L’attrice britannica Emma Watson resterà per sempre nel cuore degli appassionati di cinema per l’indimenticabile ruolo di Hermione Granger nella saga di Harry Potter, oltre che per altre interpretazioni come Belle nel remake live action de La Bella e la bestia (2017) e di Meg March nell’adattamento cinematografico di Piccole Donne (2019).
Emma Watson, “Troppa pressione in questo lavoro”
L’interprete classe 1990 però non si vede appunto sul grande schermo proprio dal film diretto da Greta Gerwig (qui la nostra recensione). Da quel ruolo in poi, Emma si è presa una pausa dal cinema apparendo solo nello speciale dedicato al ventennale su Harry Potter nel ruolo di sé stessa.
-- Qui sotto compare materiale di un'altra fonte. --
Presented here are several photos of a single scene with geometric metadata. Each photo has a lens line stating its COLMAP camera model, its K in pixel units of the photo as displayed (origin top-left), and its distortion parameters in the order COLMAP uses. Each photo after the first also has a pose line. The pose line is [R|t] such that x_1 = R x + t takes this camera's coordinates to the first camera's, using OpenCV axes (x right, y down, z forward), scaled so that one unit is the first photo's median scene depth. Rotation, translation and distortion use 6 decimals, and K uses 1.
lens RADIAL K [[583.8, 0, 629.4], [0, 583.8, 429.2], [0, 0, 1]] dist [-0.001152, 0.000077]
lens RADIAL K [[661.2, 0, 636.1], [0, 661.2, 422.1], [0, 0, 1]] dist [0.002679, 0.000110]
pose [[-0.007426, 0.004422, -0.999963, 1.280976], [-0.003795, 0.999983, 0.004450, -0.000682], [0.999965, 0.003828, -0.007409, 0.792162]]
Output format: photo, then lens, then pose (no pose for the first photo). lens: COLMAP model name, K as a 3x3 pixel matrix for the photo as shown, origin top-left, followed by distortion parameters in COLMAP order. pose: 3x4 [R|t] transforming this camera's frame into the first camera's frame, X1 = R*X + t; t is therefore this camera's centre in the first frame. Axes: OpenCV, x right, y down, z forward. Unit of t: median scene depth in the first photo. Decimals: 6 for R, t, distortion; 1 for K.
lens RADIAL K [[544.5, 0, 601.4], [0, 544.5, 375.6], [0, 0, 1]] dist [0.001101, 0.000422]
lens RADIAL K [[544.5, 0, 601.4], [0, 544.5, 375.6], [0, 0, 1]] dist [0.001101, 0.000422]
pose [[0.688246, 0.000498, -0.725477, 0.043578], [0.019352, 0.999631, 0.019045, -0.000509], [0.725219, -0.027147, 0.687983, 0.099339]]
Un break di 7 anni per l’attrice, che è comunque rimasta sotto la luce dei riflettori per il suo impegno sociale verso la parità di genere e per la sua lotta verso maggiori diritti per le donne.
In una lunga intervista rilasciata alla rivista Hollywood Authentic, la Watson ha dichiarato di stare vivendo il periodo più sano e felice della sua vita e di essere contenta di essersi allontanata da “Cose dove è più facile stare alla larga che finirci dentro“.

La Watson sul suo futuro e sulla vita senza film
L’attrice inglese racconta nell’intervista (realizzata a maggio durante il Festival di Cannes) il suo momento felice lontano dalla cinepresa, della scelta consapevole di allontanarsi dal cinema per lavorare su di sé e migliorarsi.
“Io sto bene, sto lavorando a qualcosa che non ho mai fatto, ma non dirò che cosa. Mi sento una persona nell’ombra, che si guarda attorno nei margini e che spera. Sto cercando di trovare una luce. C’è un processo nel fare le cose ed è bello. Sono in ballo con tante cose, anche se temo di uscire subito allo scoperto perché poi ti viene detto: “Allora che fai dopo questo?”. Non ti senti in diritto di esistere se non sei produttivo in qualcosa“.
“Quando sei un attore ti fratturi in tante personalità. Non parlo solo dei ruoli, ma del peso della tua persona pubblica. Quel bisogno di apparire e promuovere, costa tanta energia e occupa tanto spazio. Sono ancora dentro la comunità del cinema, ma non per vendere qualcosa ma per stare nell’atmosfera e in compagnia di chi ama i film e parlarne“.
“Io credo di aver vinto la lotteria con la recitazione. E quello che è successo a me è insolito. Ma una grossa componente di questo lavoro, è la promozione e la vendita del tuo prodotto e della tua arte. Devo essere onesta: non mi manca quella parte, l’ho sempre trovata distruttiva per l’anima. Poi mi manca usare le mie doti sul set. Ho fatto molto meno di quello che avrei voluto fare, quando sei su un set non hai tempo per tante prove. Mi manca, ma non mi manca quella pressione di non pensare a nulla e stare sul momento, è molto stressante“.